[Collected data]

┌────────

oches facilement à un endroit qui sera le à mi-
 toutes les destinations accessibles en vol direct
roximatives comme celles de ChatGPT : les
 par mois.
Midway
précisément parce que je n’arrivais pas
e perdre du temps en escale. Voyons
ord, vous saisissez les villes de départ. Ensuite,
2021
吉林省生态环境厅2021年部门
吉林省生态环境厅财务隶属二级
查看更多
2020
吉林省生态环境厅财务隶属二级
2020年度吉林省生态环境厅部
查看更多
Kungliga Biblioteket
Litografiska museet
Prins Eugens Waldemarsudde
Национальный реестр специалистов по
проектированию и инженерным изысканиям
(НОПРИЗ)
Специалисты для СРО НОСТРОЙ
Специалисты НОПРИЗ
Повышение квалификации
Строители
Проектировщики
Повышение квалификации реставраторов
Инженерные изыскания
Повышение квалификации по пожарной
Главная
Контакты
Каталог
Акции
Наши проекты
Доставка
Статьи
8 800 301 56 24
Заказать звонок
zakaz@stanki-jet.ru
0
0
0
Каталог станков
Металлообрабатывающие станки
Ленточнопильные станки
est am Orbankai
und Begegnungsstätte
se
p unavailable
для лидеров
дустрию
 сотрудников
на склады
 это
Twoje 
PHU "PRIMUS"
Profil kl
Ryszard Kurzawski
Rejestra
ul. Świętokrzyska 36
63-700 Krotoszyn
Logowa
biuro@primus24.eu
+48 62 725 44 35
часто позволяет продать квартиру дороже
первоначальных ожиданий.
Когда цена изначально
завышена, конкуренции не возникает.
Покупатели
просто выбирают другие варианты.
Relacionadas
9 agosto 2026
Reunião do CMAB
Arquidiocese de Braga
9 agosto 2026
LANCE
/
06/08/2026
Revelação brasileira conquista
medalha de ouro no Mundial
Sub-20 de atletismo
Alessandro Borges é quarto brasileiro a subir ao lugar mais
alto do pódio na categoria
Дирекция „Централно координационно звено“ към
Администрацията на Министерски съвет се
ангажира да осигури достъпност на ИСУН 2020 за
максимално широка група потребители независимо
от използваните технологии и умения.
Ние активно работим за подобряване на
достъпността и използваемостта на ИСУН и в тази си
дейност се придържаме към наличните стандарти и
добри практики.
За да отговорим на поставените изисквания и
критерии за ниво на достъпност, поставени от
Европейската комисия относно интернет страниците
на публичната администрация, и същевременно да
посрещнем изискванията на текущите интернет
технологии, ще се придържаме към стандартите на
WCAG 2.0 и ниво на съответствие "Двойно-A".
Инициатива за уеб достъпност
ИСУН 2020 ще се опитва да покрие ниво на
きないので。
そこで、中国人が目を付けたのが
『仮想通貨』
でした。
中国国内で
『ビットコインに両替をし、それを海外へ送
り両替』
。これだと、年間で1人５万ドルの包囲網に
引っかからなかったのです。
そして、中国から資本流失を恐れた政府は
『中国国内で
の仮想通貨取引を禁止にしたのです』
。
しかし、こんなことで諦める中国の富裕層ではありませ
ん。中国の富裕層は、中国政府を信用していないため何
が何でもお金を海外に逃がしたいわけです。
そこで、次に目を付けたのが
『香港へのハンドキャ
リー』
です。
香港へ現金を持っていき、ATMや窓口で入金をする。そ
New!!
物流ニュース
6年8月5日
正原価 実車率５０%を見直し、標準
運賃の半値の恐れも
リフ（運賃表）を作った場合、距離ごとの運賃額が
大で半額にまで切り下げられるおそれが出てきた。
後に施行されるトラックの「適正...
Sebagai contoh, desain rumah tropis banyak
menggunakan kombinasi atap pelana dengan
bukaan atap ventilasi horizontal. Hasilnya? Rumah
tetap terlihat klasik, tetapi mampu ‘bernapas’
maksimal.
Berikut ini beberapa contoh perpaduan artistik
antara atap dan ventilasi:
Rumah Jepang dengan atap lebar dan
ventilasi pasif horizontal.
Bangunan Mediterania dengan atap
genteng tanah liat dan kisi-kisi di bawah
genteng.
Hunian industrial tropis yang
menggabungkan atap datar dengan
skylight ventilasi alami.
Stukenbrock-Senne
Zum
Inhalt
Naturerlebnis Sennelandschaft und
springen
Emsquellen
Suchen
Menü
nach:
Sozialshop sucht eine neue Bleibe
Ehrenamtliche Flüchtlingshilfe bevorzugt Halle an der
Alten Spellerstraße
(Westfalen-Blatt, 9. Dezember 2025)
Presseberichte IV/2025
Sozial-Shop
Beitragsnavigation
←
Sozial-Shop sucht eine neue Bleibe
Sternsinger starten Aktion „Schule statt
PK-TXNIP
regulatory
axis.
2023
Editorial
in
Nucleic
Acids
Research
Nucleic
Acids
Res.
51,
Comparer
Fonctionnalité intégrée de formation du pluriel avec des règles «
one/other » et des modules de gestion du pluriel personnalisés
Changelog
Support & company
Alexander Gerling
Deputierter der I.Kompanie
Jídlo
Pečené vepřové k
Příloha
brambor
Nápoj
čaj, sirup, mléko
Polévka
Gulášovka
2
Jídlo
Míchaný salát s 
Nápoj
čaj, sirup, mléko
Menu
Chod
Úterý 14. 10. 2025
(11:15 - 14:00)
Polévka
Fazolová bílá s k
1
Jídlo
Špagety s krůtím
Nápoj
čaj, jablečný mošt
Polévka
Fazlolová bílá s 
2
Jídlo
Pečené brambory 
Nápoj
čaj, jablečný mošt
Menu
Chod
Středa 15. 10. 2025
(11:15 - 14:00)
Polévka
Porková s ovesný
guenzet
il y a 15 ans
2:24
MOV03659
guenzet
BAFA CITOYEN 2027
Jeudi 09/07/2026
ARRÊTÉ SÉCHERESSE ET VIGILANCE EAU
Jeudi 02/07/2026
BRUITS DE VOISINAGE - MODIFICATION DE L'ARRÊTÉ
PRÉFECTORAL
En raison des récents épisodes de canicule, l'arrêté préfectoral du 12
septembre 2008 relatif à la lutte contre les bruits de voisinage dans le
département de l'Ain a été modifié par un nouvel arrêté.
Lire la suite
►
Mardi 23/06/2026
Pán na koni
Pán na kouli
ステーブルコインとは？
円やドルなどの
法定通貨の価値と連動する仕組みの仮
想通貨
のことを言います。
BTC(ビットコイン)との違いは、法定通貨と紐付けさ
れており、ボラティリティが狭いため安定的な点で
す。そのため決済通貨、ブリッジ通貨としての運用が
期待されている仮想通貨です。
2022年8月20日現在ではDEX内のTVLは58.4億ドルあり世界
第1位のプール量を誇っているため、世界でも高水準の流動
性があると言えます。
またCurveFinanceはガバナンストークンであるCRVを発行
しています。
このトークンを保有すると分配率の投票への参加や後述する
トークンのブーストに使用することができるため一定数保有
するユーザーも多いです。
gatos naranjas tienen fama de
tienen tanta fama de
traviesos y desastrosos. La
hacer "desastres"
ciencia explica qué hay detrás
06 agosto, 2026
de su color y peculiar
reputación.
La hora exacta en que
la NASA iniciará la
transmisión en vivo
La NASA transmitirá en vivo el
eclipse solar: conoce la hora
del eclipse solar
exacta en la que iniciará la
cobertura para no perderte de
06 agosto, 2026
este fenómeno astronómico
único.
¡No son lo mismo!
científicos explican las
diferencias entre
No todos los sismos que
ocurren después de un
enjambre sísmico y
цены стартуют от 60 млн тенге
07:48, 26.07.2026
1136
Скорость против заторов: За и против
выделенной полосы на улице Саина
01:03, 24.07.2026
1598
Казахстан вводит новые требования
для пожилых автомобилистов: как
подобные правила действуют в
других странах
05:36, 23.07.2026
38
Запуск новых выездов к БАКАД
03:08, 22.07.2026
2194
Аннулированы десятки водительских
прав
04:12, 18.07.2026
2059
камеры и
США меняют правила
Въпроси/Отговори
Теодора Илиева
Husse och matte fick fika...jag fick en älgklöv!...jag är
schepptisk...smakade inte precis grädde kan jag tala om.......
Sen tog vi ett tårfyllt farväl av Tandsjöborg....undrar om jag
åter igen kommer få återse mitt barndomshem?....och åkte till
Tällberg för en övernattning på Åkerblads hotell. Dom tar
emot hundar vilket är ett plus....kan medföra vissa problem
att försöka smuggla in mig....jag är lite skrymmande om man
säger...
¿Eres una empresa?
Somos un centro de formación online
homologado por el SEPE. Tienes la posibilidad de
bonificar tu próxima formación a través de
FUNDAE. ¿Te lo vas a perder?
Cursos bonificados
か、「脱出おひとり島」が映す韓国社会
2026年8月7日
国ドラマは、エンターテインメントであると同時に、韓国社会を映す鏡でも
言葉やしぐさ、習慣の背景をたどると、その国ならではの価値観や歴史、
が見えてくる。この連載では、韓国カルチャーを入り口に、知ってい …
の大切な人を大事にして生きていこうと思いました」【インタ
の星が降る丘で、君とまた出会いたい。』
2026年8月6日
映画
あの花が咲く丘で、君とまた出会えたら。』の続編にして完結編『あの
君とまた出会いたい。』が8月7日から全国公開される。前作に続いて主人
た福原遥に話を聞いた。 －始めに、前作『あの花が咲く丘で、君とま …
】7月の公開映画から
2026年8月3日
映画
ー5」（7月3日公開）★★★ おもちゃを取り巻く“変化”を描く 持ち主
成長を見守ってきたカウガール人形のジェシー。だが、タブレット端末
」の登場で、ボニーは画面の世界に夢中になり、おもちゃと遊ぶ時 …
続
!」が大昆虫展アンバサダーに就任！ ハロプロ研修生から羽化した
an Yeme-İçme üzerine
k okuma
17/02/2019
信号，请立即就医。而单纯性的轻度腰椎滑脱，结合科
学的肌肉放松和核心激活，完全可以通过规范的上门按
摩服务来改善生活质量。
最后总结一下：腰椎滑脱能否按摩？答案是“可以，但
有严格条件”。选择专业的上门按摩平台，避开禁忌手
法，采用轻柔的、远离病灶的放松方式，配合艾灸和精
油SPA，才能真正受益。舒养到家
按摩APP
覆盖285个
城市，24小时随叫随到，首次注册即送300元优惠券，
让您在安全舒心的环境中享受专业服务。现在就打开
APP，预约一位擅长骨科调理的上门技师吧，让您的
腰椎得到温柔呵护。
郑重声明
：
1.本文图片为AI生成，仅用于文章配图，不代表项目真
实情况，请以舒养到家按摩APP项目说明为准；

└────────

Report each line above that includes the string "придържаме".

дейност се придържаме към наличните стандарти и
технологии, ще се придържаме към стандартите на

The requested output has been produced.